The figure outlines what this movement is all about:

  • Every corporate spaceship is fueled by a specific mission, that is, by what constitutes its primary purpose, meaning, and reason for existence. Agile organizations should be on fire for their specialty as well as for the value they bring to the customer.

  • The spaceship is aligned with a vision, a kind of guiding star or star system that stands for a higher purpose. Toyota, for example, uses its True North for this purpose: Zero defects, 100% value creation, end-to-end one-piece flow, absolute work safety and continuous improvement. It goes without saying that this is not a SMARTE objective, but a general orientation that gives direction to the pursuit of perfection.

  • The strategy defines the next stages of any enterprise. It includes the current product and service portfolio, the specific goals and the procedure to achieve them, the budgeting and prioritization systems, and much more. However, the enterprise ship is only on course for success if it succeeds in repeatedly docking with its most relevant environments: figuratively speaking, with as many customer planets as possible, which nourish it by exchanging goods and services for "fuel" in the form of money, recognition or recommendations.

  • The context-dependency of every Enterprise can be reinforced by pointing out that space is not only populated by customers eager to trade, but also by competing spaceships. Not to mention the legal regulations or political influencing factors that affect it.

  • Within these contexts, every company forms certain structures and processes. They answer the question of how the organization works and determine to a large extent what we experience on a daily basis. From the infrastructure to the various procedures and quality standards, to the written and unwritten rules that determine daily activities.

  • "This is how we work here! "could be the headline for those self-evident norms of behaviour that every organisation develops over time: from the way of dressing to all facets of verbal and non-verbal communication to the basic attitude towards colleagues and superiors, which incidentally - apropos respect, appreciation, empathy - is often congenially reflected in the attitude towards customers. These norms are to a large extent a guideline for action, since they feel quite normal, precisely as a natural form of working. Accordingly, it is difficult to grasp these norms accurately - a little like the fish that, even if it could speak, could not describe the water as it moves as a matter of course.

It should be clear by now that corporate culture is not a singular factor that we can view or even change in isolation. Rather, culture results from the unique interaction of strategies, structures, processes, and standards of behavior that every spaceship develops in its confrontation with the infinite expanse of space. Culture, therefore, can neither be reduced to one domain nor frozen ahistorically. Rather, it is itself constantly in motion.
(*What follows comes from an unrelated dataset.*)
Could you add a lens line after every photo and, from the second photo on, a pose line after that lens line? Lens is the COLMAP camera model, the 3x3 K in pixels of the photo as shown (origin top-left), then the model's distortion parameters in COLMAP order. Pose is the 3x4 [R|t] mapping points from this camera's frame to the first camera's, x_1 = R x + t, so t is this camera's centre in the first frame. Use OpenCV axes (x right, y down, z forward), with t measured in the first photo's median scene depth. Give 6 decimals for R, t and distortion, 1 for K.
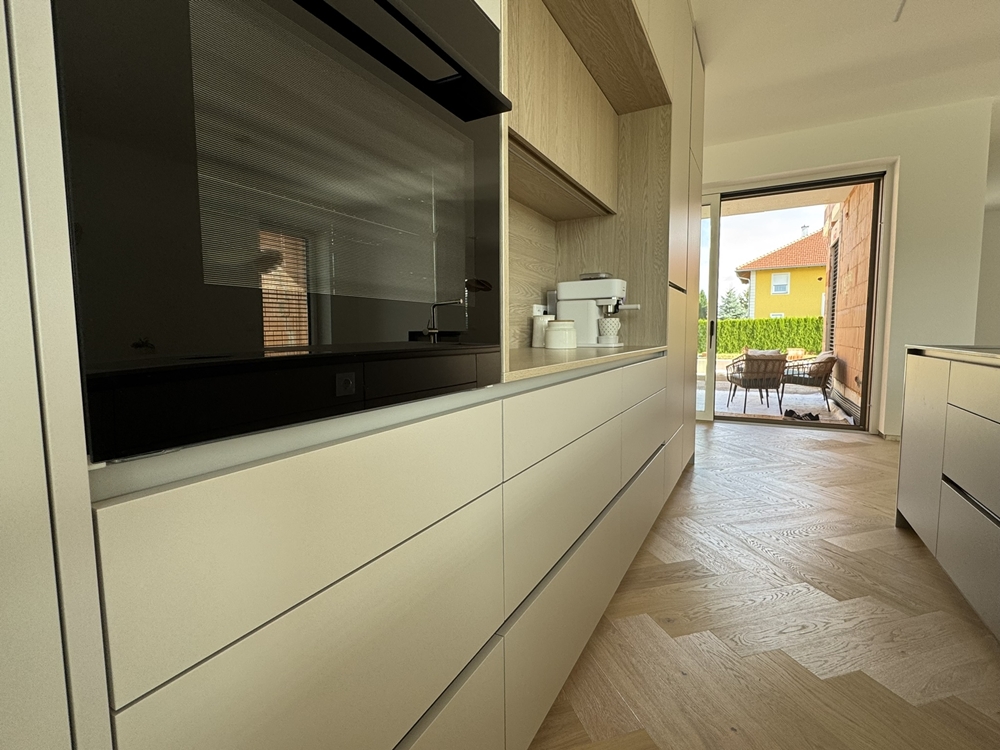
lens RADIAL K [[478.6, 0, 496.7], [0, 478.6, 373.9], [0, 0, 1]] dist [-0.002721, 0.000494]
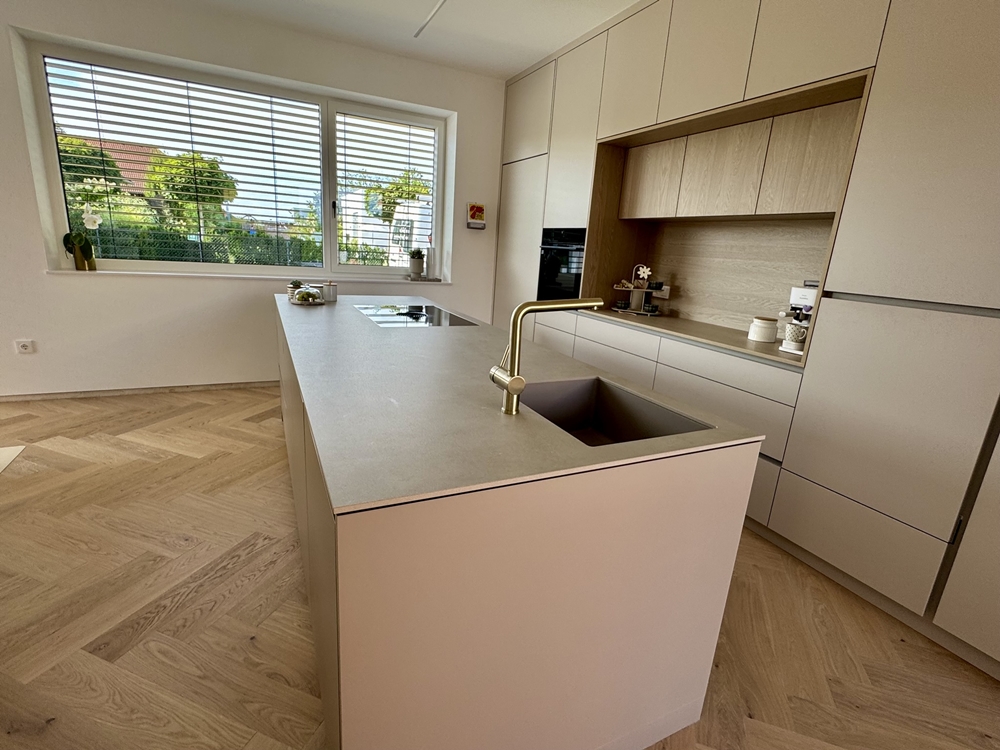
lens RADIAL K [[478.6, 0, 497.1], [0, 478.6, 372.5], [0, 0, 1]] dist [-0.002721, 0.000494]
pose [[-0.576277, 0.178672, -0.797484, 1.082616], [-0.130710, 0.943097, 0.305750, -0.185598], [0.806734, 0.280436, -0.520131, 0.776707]]
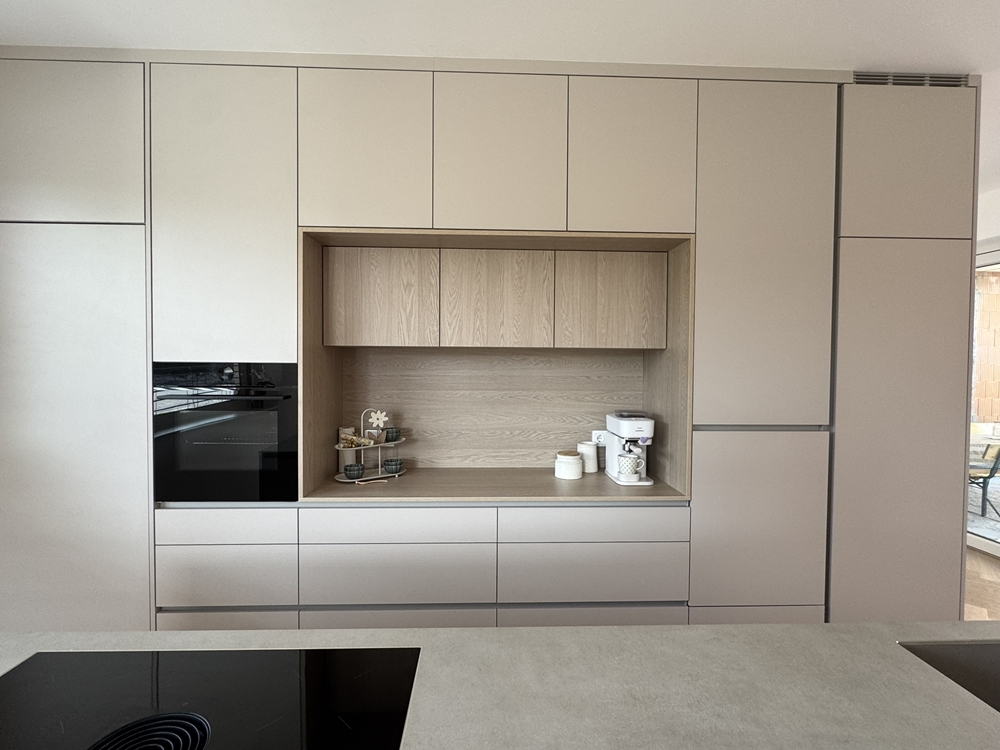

All in all, my spaceship metaphor is intended to illustrate the complex nature of any corporate culture. It is influenced by many factors that are volatile but by no means soft. No serious change towards more business agility can escape the resulting complexity. Focusing only on the mindset is by far not enough. But a purely structure and process-oriented approach à la as many agile teams as possible also falls short.

Like any metaphor, of course, my little Enterprise reminiscence tends to over-simplify: neither do larger Enterprises act as one starship, nor is culture a uniform phenomenon. Instead, there are smaller and larger Enterprises, slower and faster ships, important and less important missions, etc. Nevertheless, I hope to have contributed a little to clarifying some myths and misconceptions, to which once again applies what I called in another blog post the False Money Principle. Because it's not the popular misconceptions about culture, agility and self-organization that are surprising, but that they remain in circulation for such an astonishingly long time.